Nun hat er ein Buch über Kunst geschrieben. „Contrapposto“ begleitet die lebenslange Freundschaft zwischen den zwei sehr verschiedenen Künstlern Cricket (englisch für „Grille“) und Olympia, von Beginn in ihrer Kindheit an. „Sie ist ein Jahr älter, deutlich weltgewandter, eloquenter, klüger und in sich ruhend“, erzählt Eggers in London. „Er liebt es zu zeichnen, aber von anderen Dingen versteht er nicht viel.“ Die Beziehung der beiden ist wechselhaft, immer wieder auch liebevoll, stets loyal. Trotzdem wird sie begleitet von einem Ungleichgewicht – obwohl Olympia an Crickets Talent als Künstler glaubt, ihn ermutigt und inspiriert, bleibt sie doch außer Reichweite für ihn.
„Was mich überrascht hat“, sagt Hornby, „ist die Tatsache, dass Cricket kein erfolgreicher Künstler wird.“ Cricket hat eine natürliche Begabung, aber anders als Olympia weiß er nicht, was es braucht, um sich in der Kunstwelt zu behaupten. Man fragt sich, ob Eggers sprechende Namen im Sinn hatte: Olympia, die Himmlische, Ruhmreiche, und Cricket, die Grille, die den ganzen Sommer über singt und dabei den Fehler begeht, sich nur auf ihr Talent zu verlassen.
Jeder kann das Schreiben lernen
In „Contrapposto“ erforscht Eggers die Reibungspunkte von Kreativität, Talent und Erfolg. Am wichtigsten sei jedoch, dass Menschen überhaupt künstlerisch tätig seien und sich dafür interessierten, was andere Menschen mit ihren eigenen Händen schaffen, findet er. Vor 25 Jahren gründete er deshalb „826 Valencia“, ein Lernzentrum, in dem benachteiligten Kindern und Jugendlichen die Freude am Schreiben vermittelt wird. Heute gibt es 74 solcher Lernzentren an verschiedenen Orten der Welt. „Schreiben ist die am einfachsten lehr- und lernbare Kunstform“, sagt Eggers. Man müsse die jungen Menschen immer wieder dazu ermutigen, sich auszuprobieren, dann würden sie besser.

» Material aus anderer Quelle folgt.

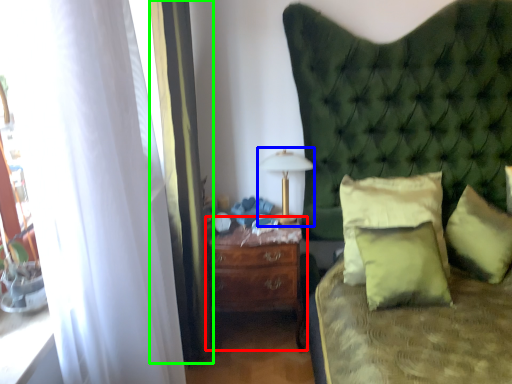
Question: Considering the real-world distances, which object is farthest from nightstand (highlighted by a red box)? bedside lamp (highlighted by a blue box) or curtain (highlighted by a green box)?

Choices:
 (A) bedside lamp
 (B) curtain

Answer: (A)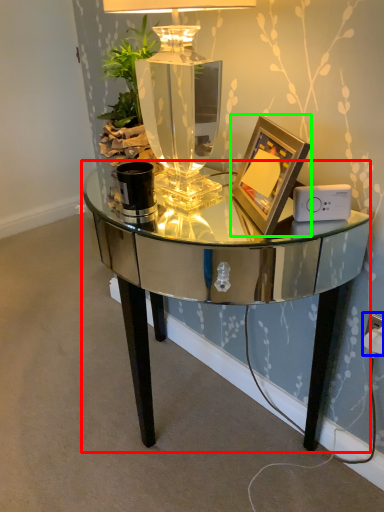
Question: Based on their relative distances, which object is farther from table (highlighted by a red box)? Choose from electric outlet (highlighted by a blue box) and picture frame (highlighted by a green box).

Choices:
 (A) electric outlet
 (B) picture frame

Answer: (A)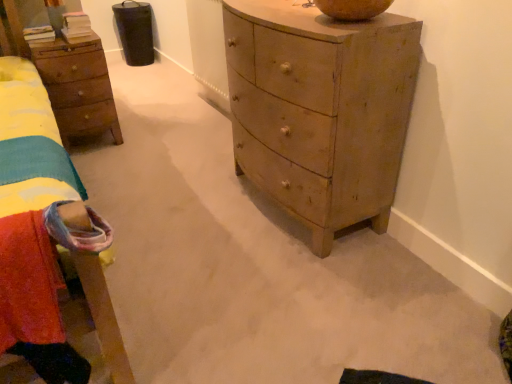
Question: In the image, is wooden nightstand at left positioned in front of or behind light brown wooden chest of drawers at center?

Choices:
 (A) behind
 (B) front

Answer: (A)

Question: From the image's perspective, is wooden nightstand at left located above or below light brown wooden chest of drawers at center?

Choices:
 (A) below
 (B) above

Answer: (B)

Question: Estimate the real-world distances between objects in this image. Which object is farther from the velvety red blanket at lower left?

Choices:
 (A) light brown wooden chest of drawers at center
 (B) wooden nightstand at left

Answer: (A)

Question: Which of these objects is positioned closest to the light brown wooden chest of drawers at center?

Choices:
 (A) velvety red blanket at lower left
 (B) wooden nightstand at left

Answer: (A)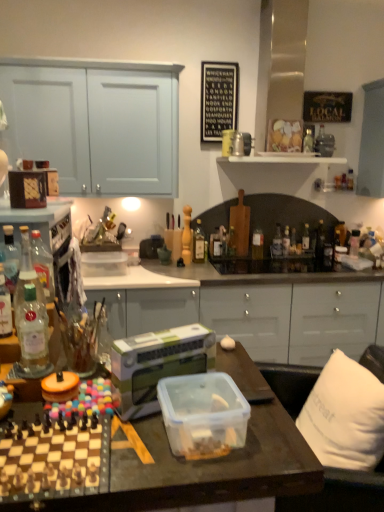
This screenshot has width=384, height=512. Find the location of `free space in front of translucent glass bottle at center, the 3th bottle positioned from the right`. free space in front of translucent glass bottle at center, the 3th bottle positioned from the right is located at coordinates (294, 264).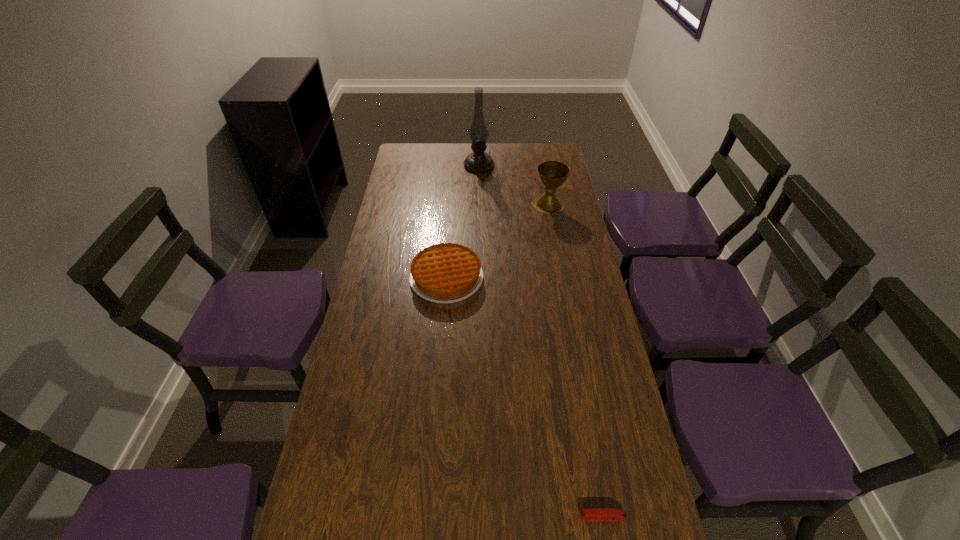
Image resolution: width=960 pixels, height=540 pixels. I want to click on free space at the right edge of the desktop, so click(x=559, y=286).

This screenshot has height=540, width=960. Identify the location of vacant area that lies between the third nearest object and the nearest object. (575, 361).

Find the location of a particular element. Image resolution: width=960 pixels, height=540 pixels. free space between the second shortest object and the chalice is located at coordinates (497, 241).

Where is `free point between the third shortest object and the third farthest object`? This screenshot has width=960, height=540. free point between the third shortest object and the third farthest object is located at coordinates (497, 241).

At what (x,y) coordinates should I click in order to perform the action: click on free space between the third shortest object and the second shortest object. Please return your answer as a coordinate pair (x, y). The width and height of the screenshot is (960, 540). Looking at the image, I should click on (497, 241).

Identify the location of free spot between the chalice and the nearest object. (575, 361).

The height and width of the screenshot is (540, 960). Identify the location of vacant space that is in between the pie and the tallest object. (463, 222).

Image resolution: width=960 pixels, height=540 pixels. I want to click on vacant area that lies between the pie and the farthest object, so click(463, 222).

This screenshot has width=960, height=540. In order to click on vacant space that's between the chalice and the oil lamp in this screenshot , I will do `click(514, 185)`.

Identify the location of vacant space that is in between the second tallest object and the stapler. (575, 361).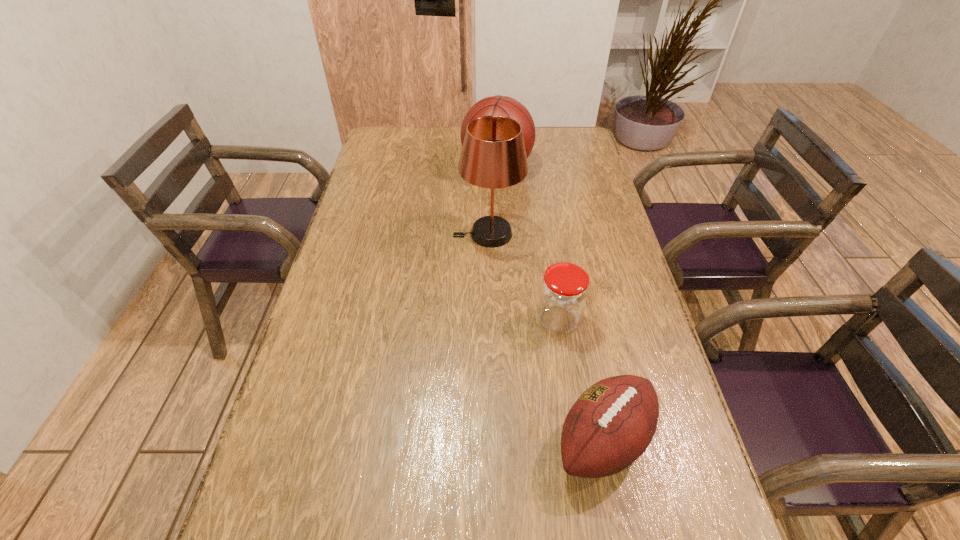
Locate an element on the screen. The width and height of the screenshot is (960, 540). vacant space situated 0.220m on the left of the jar is located at coordinates (452, 320).

Where is `free space located 0.170m on the left of the football (American)`? free space located 0.170m on the left of the football (American) is located at coordinates (472, 441).

Locate an element on the screen. Image resolution: width=960 pixels, height=540 pixels. object present at the far edge is located at coordinates (498, 105).

Where is `object present at the right edge`? The image size is (960, 540). object present at the right edge is located at coordinates (612, 423).

Identify the location of free region at the left edge of the desktop. The image size is (960, 540). (362, 252).

Where is `vacant space at the right edge of the desktop`? Image resolution: width=960 pixels, height=540 pixels. vacant space at the right edge of the desktop is located at coordinates (588, 260).

Identify the location of free spot at the far left corner of the desktop. (370, 152).

Where is `free spot between the third shortest object and the third farthest object`? The width and height of the screenshot is (960, 540). free spot between the third shortest object and the third farthest object is located at coordinates (528, 244).

Locate an element on the screen. Image resolution: width=960 pixels, height=540 pixels. vacant space that's between the jar and the tallest object is located at coordinates (523, 277).

Locate an element on the screen. object that ranks as the third closest to the football (American) is located at coordinates (498, 105).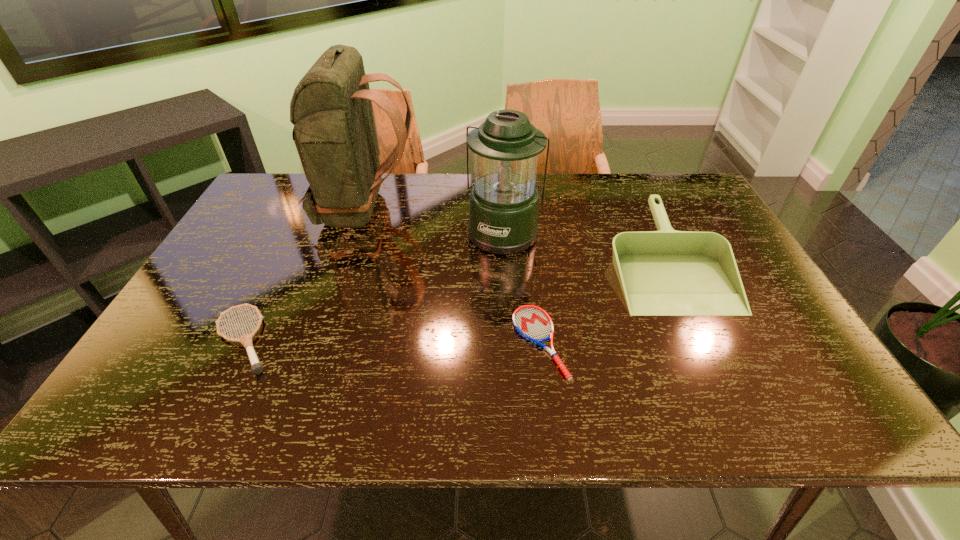
This screenshot has height=540, width=960. What are the coordinates of `backpack` in the screenshot? It's located at (334, 131).

I want to click on the fourth shortest object, so click(x=504, y=203).

In order to click on the third shortest object in this screenshot , I will do `click(666, 272)`.

Locate an element on the screen. The image size is (960, 540). dustpan is located at coordinates (666, 272).

At what (x,y) coordinates should I click in order to perform the action: click on the second shortest object. Please return your answer as a coordinate pair (x, y). Image resolution: width=960 pixels, height=540 pixels. Looking at the image, I should click on (246, 340).

This screenshot has height=540, width=960. I want to click on the taller tennis racket, so click(x=246, y=340).

At what (x,y) coordinates should I click in order to perform the action: click on the shorter tennis racket. Please return your answer as a coordinate pair (x, y). The width and height of the screenshot is (960, 540). Looking at the image, I should click on point(533,323).

I want to click on the shortest object, so click(533, 323).

Locate an element on the screen. The image size is (960, 540). vacant region located on the back of the tallest object is located at coordinates (545, 209).

Where is `vacant space located 0.180m on the front of the second tallest object`? vacant space located 0.180m on the front of the second tallest object is located at coordinates (509, 303).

Eggers liest aus einer Szene, in der Professoren an der Kunsthochschule die Arbeit der Studenten mit unerbittlicher Schärfe kritisieren. Er glaube, nein, hoffe, die einst kannibalische Atmosphäre an den Kunsthochschulen sei inzwischen konstruktiver, sagt er. Vor vielen Jahren habe auch er Kunst studiert, allerdings nicht sehr lang und nicht sehr erfolgreich. Doch die Freude am Aktzeichnen, die er in dieser Zeit für sich entdeckte, habe er sich bewahrt. Einige seiner Zeichnungen, filigrane Abbildungen von Körpern und Köpfen, haben ihren Weg in den Roman gefunden. Eigentlich habe er sie Cricket zuschreiben wollen, sagt Eggers, doch irgendwie sei das bei der Produktion des Buches untergegangen.
Das Aktzeichnen inspirierte Eggers letztlich auch zur Wahl des Buchtitels. „Contrapposto“ ist ein Prinzip aus der Malerei und Bildhauerei, das schon Michelangelo für sich nutzte: Die stehende Figur wird dabei mit einem leicht nach vorne gebeugten Bein dargestellt, ihr Gewicht lagert auf dem Standbein. Auf diese Weise erscheint sie lebendiger und weniger statisch. Dieses Bild scheint passend für Eggers’ neues Buch, das von all dem handelt, was uns menschlich macht: Individualität, Kreativität, Freundschaft.
Es überrascht, dass an diesem Abend nicht ein einziges Mal von der Künstlichen Intelligenz und ihren Gefahren gesprochen wird. Anstatt einem nur zu erwartbaren Kulturpessimismus zu verfallen, tritt Eggers optimistisch auf, hoffnungsvoll und tief überzeugt von seiner Begeisterung für menschliches Schaffen. Vor diesem Hintergrund eröffnet der Titel seines Buches eine zweite Bedeutungsebene: „Contrapposto“ kommt aus dem Italienischen und bedeutet wörtlich übersetzt so viel wie „Gegenstück“. Nach den verstörenden Zukunftsdystopien „Der Circle“ und „Every“ ist ihm genau das gelungen: ein Gegenstück zu schaffen zu der Angst, eines Tages unsere Menschlichkeit zugunsten der Technik aufzugeben. Dave Eggers weiß: Wir tragen sie in uns.
Dave Eggers: „Contrapposto“. Aus dem Englischen von Andrea O’Brien. Verlag Kiepenheuer & Witsch, 496 Seiten, 25 Euro (erscheint am 9. Juli).